→ **Brief A**:
Please quote the mailing list post below on combining search scores, beginning at the words "Post #5 of 5" and stopping after the words "greater than 1.".
Page extract section start
Re: Adding vs multiplicating scores when implementing "recency" [ In reply to ]

msokolov at gmail

Sep 17, 2021, 12:40 PM

Post #5 of 5 (551 views)

Permalink

ah, thanks for the explanation

On Fri, Sep 17, 2021 at 10:11 AM Adrien Grand <jpountz@gmail.com> wrote:
>
> This is one requirement indeed. Since WAND reasons about partially
> evaluated documents, it also requires that matching one more clause makes
> the overall score higher, which is why we introduced the requirement that
> scores must be positive in 8.0. For multiplication, this would require
> scores that are greater than 1.
>
> If someone really wanted to multiply scores, the easiest way might be to
> create a query wrapper that takes the log of the scores of the wrapped
> query, and rely on log(a)+log(b) = log(a * b).
>
> Le ven. 17 sept. 2021 à 14:47, Michael Sokolov <msokolov@gmail.com> a
> écrit :
>
> > Not advocating any particular approach here, just curious: could BMW
> > also function in the presence of a doc-score (like recency) that is
> > multiplied? My vague understanding is that as long as the scoring
> > formula is monotonic in all of its inputs, and we have block-encoded
> > the inputs, then we could compute a max score for a block?
Page extract section end
Given data section start
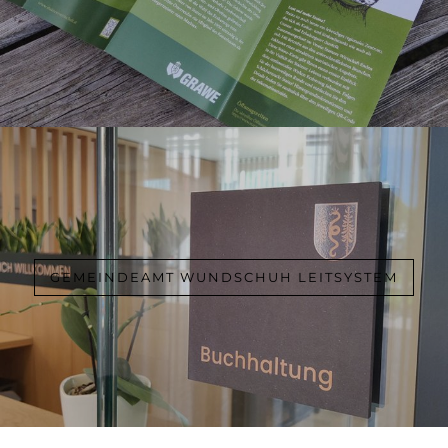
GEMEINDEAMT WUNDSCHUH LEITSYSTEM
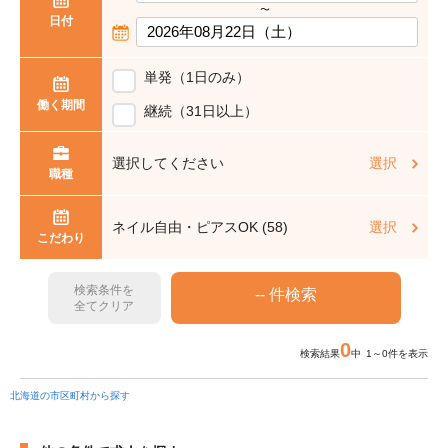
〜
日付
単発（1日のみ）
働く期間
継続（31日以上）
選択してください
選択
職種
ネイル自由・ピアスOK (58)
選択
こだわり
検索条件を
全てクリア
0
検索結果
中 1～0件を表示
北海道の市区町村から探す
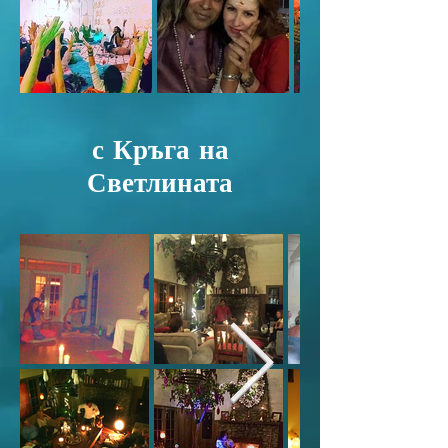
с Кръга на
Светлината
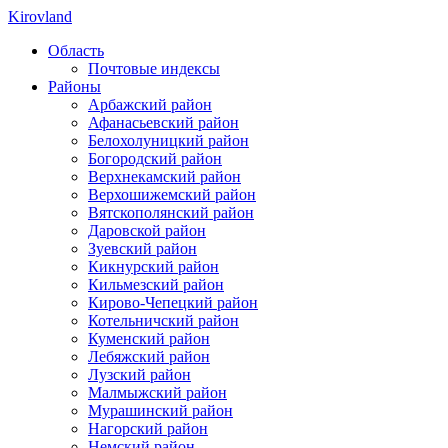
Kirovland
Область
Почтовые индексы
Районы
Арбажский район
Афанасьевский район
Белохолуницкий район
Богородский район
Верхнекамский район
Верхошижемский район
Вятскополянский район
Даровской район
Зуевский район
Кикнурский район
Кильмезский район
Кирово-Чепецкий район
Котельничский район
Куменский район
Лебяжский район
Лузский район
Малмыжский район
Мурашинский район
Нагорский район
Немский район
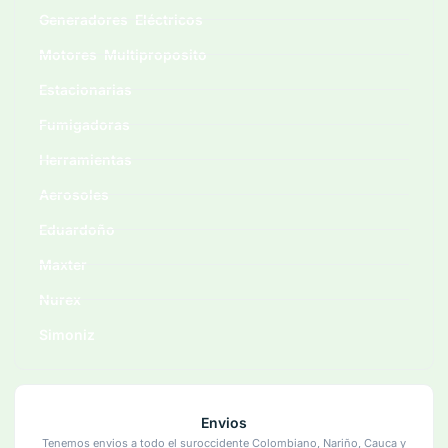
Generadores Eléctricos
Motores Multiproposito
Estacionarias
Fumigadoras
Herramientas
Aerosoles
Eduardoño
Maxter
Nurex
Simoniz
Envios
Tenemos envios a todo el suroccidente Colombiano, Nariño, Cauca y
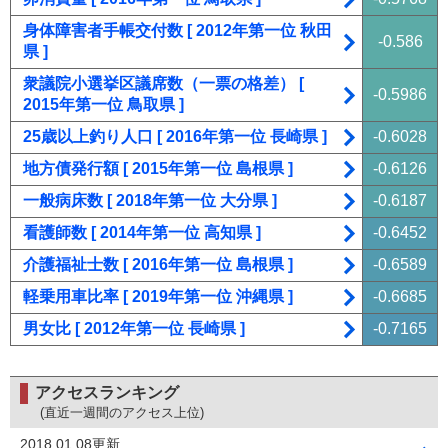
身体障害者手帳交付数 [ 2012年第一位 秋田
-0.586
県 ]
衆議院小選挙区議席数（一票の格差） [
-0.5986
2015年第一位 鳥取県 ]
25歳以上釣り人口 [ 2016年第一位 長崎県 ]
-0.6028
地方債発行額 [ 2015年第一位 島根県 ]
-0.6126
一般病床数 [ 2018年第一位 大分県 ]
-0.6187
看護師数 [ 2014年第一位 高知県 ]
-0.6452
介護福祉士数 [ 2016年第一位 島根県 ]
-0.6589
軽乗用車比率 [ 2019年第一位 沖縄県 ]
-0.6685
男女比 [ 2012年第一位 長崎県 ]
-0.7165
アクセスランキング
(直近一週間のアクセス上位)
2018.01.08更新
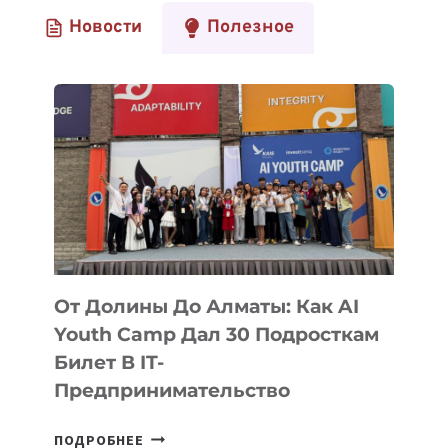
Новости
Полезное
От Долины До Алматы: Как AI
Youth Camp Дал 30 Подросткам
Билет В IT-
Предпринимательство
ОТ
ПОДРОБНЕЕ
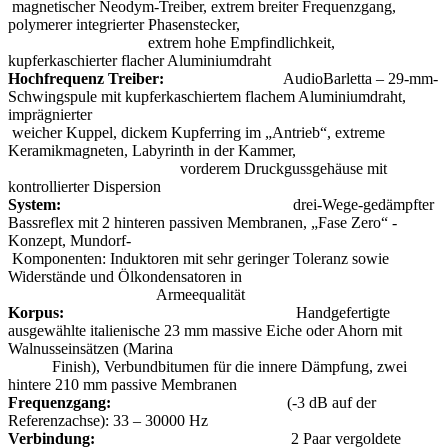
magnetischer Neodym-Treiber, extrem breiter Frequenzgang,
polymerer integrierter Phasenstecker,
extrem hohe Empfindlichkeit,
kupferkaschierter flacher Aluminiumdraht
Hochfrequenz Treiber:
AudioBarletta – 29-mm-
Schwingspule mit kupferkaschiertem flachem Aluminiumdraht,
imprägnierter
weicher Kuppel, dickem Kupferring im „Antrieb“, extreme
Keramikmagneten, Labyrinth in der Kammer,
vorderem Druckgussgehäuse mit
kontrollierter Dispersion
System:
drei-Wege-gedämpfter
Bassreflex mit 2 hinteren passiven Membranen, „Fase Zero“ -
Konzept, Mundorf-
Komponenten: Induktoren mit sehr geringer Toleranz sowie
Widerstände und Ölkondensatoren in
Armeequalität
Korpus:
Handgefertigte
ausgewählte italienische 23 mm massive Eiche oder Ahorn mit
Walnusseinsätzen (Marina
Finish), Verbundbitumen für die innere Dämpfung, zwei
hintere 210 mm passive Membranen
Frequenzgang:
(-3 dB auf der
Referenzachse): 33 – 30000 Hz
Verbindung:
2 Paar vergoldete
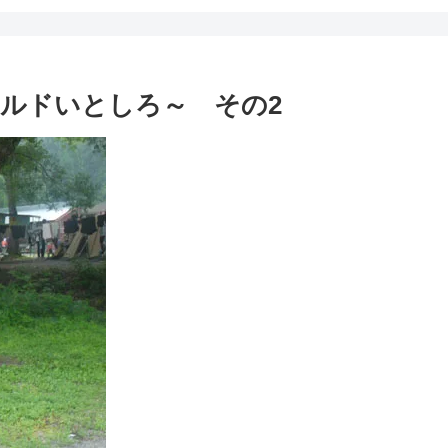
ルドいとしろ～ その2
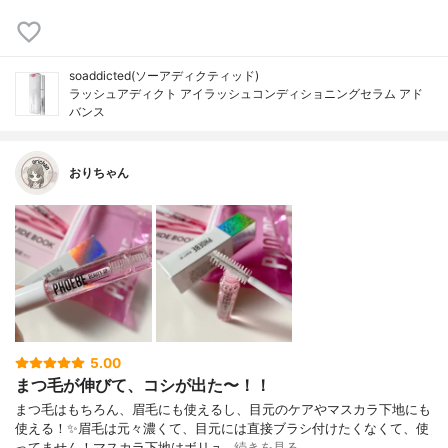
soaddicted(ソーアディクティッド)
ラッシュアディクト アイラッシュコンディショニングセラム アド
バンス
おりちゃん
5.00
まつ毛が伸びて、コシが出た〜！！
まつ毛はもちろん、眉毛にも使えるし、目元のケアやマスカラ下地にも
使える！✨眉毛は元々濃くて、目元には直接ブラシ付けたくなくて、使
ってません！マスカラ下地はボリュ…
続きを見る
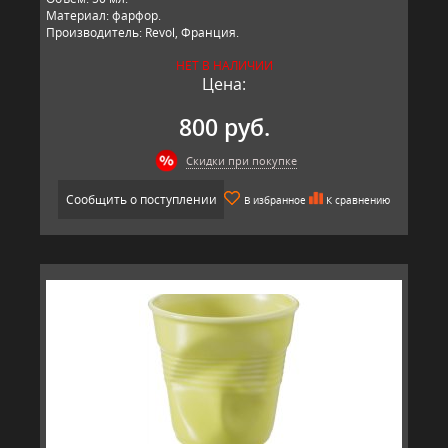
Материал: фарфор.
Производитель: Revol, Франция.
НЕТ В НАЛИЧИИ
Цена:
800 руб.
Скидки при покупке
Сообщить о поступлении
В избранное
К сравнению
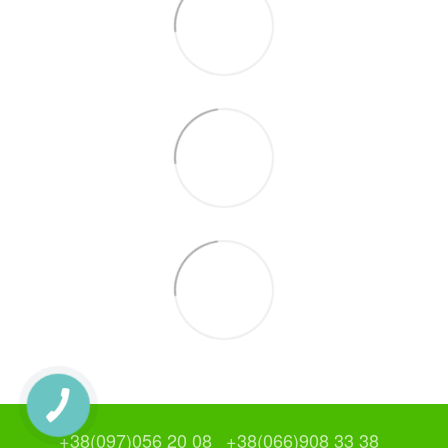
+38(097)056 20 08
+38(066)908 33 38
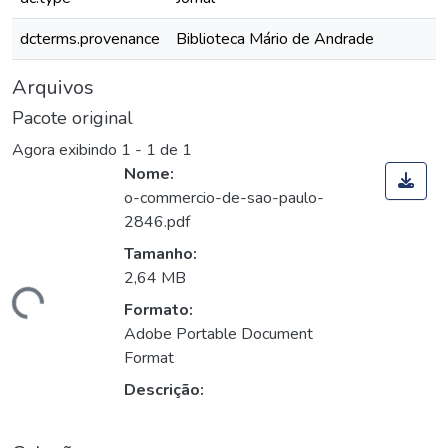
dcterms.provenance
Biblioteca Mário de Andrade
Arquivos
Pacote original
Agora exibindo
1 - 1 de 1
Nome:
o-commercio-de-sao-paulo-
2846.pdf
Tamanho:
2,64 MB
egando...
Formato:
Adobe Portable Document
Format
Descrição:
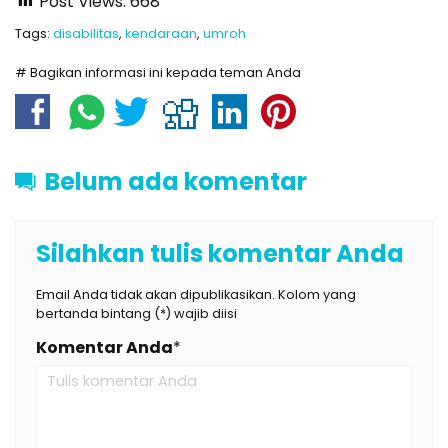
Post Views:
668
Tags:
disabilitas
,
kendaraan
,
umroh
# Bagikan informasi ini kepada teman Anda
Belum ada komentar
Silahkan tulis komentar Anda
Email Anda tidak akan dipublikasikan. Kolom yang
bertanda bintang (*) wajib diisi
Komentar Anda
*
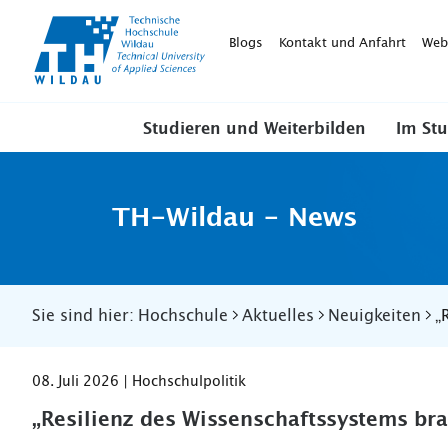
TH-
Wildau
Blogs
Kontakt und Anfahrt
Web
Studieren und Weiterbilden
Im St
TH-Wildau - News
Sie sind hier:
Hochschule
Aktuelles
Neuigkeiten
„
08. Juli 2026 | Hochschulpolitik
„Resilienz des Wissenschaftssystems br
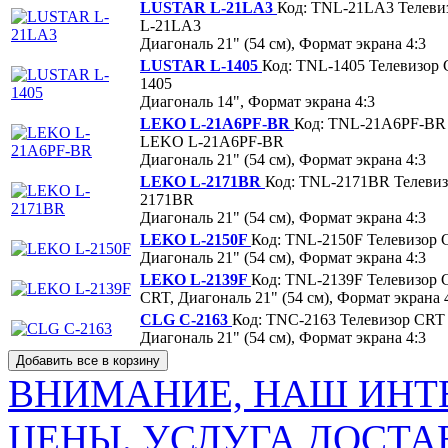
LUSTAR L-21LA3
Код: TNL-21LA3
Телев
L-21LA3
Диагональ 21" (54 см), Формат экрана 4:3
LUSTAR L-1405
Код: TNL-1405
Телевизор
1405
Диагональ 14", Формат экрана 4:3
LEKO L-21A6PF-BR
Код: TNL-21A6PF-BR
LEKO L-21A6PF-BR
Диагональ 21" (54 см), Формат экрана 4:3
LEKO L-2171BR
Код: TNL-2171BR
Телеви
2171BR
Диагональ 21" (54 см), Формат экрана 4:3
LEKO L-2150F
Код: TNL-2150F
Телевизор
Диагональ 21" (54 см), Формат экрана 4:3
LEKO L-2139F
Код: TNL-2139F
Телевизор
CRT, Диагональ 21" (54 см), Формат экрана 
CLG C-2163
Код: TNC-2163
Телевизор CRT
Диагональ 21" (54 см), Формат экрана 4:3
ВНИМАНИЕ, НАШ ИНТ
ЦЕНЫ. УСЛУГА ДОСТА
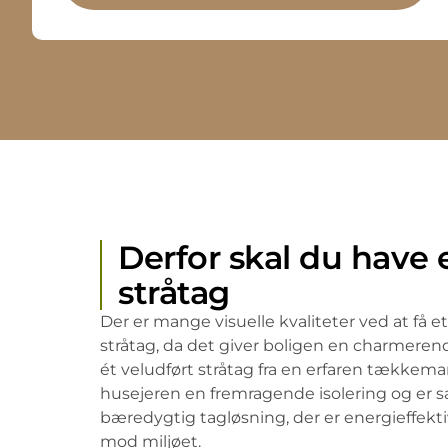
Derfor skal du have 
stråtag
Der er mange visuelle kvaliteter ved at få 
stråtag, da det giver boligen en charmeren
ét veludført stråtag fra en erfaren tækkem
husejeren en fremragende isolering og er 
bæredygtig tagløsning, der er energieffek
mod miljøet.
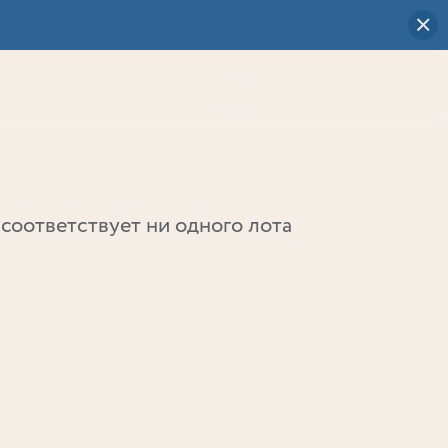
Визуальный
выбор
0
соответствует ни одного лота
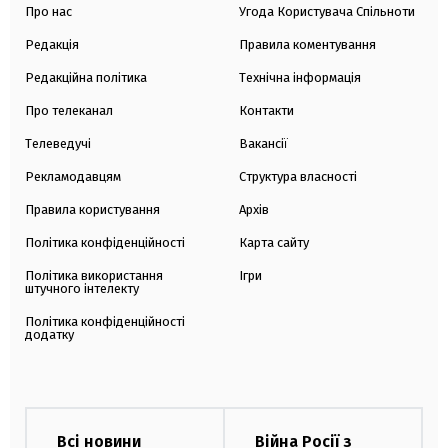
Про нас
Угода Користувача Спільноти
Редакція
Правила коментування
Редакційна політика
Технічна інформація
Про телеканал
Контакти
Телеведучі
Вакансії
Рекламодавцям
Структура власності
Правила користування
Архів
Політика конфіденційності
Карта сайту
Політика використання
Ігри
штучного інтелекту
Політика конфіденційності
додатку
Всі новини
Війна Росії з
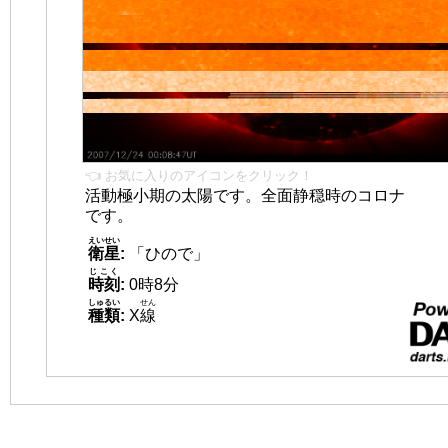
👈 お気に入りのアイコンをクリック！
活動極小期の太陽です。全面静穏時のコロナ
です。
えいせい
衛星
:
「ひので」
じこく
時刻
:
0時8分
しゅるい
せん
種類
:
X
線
Given data section end
→ **Brief B**:
Print the lines of the saved entries unchanged, starting at the line that contains "ルドいとしろ～ その2" and stopping after the line that contains "соответствует ни одного лота". Leave the pictures out.

→ **Task solution A**:
Post #5 of 5 (551 views)

Permalink

ah, thanks for the explanation

On Fri, Sep 17, 2021 at 10:11 AM Adrien Grand <jpountz@gmail.com> wrote:
>
> This is one requirement indeed. Since WAND reasons about partially
> evaluated documents, it also requires that matching one more clause makes
> the overall score higher, which is why we introduced the requirement that
> scores must be positive in 8.0. For multiplication, this would require
> scores that are greater than 1.

→ **Task solution B**:
ルドいとしろ～ その2
soaddicted(ソーアディクティッド)
ラッシュアディクト アイラッシュコンディショニングセラム アド
バンス
おりちゃん
5.00
まつ毛が伸びて、コシが出た〜！！
まつ毛はもちろん、眉毛にも使えるし、目元のケアやマスカラ下地にも
使える！✨眉毛は元々濃くて、目元には直接ブラシ付けたくなくて、使
ってません！マスカラ下地はボリュ…
続きを見る
Материал: фарфор.
Производитель: Revol, Франция.
НЕТ В НАЛИЧИИ
Цена:
800 руб.
Скидки при покупке
Сообщить о поступлении
В избранное
К сравнению
+38(097)056 20 08
+38(066)908 33 38
dcterms.provenance
Biblioteca Mário de Andrade
Arquivos
Pacote original
Agora exibindo
1 - 1 de 1
Nome:
o-commercio-de-sao-paulo-
2846.pdf
Tamanho:
2,64 MB
egando...
Formato:
Adobe Portable Document
Format
Descrição:
Post Views:
668
Tags:
disabilitas
,
kendaraan
,
umroh
# Bagikan informasi ini kepada teman Anda
Belum ada komentar
Silahkan tulis komentar Anda
Email Anda tidak akan dipublikasikan. Kolom yang
bertanda bintang (*) wajib diisi
Komentar Anda
*
TH-
Wildau
Blogs
Kontakt und Anfahrt
Web
Studieren und Weiterbilden
Im St
TH-Wildau - News
Sie sind hier:
Hochschule
Aktuelles
Neuigkeiten
„
08. Juli 2026 | Hochschulpolitik
„Resilienz des Wissenschaftssystems br
LUSTAR L-21LA3
Код: TNL-21LA3
Телев
L-21LA3
Диагональ 21" (54 см), Формат экрана 4:3
LUSTAR L-1405
Код: TNL-1405
Телевизор
1405
Диагональ 14", Формат экрана 4:3
LEKO L-21A6PF-BR
Код: TNL-21A6PF-BR
LEKO L-21A6PF-BR
Диагональ 21" (54 см), Формат экрана 4:3
LEKO L-2171BR
Код: TNL-2171BR
Телеви
2171BR
Диагональ 21" (54 см), Формат экрана 4:3
LEKO L-2150F
Код: TNL-2150F
Телевизор
Диагональ 21" (54 см), Формат экрана 4:3
LEKO L-2139F
Код: TNL-2139F
Телевизор
CRT, Диагональ 21" (54 см), Формат экрана 
CLG C-2163
Код: TNC-2163
Телевизор CRT
Диагональ 21" (54 см), Формат экрана 4:3
ВНИМАНИЕ, НАШ ИНТ
ЦЕНЫ. УСЛУГА ДОСТА
Derfor skal du have 
stråtag
Der er mange visuelle kvaliteter ved at få 
stråtag, da det giver boligen en charmeren
ét veludført stråtag fra en erfaren tækkem
husejeren en fremragende isolering og er 
bæredygtig tagløsning, der er energieffek
mod miljøet.
Визуальный
выбор
0
соответствует ни одного лота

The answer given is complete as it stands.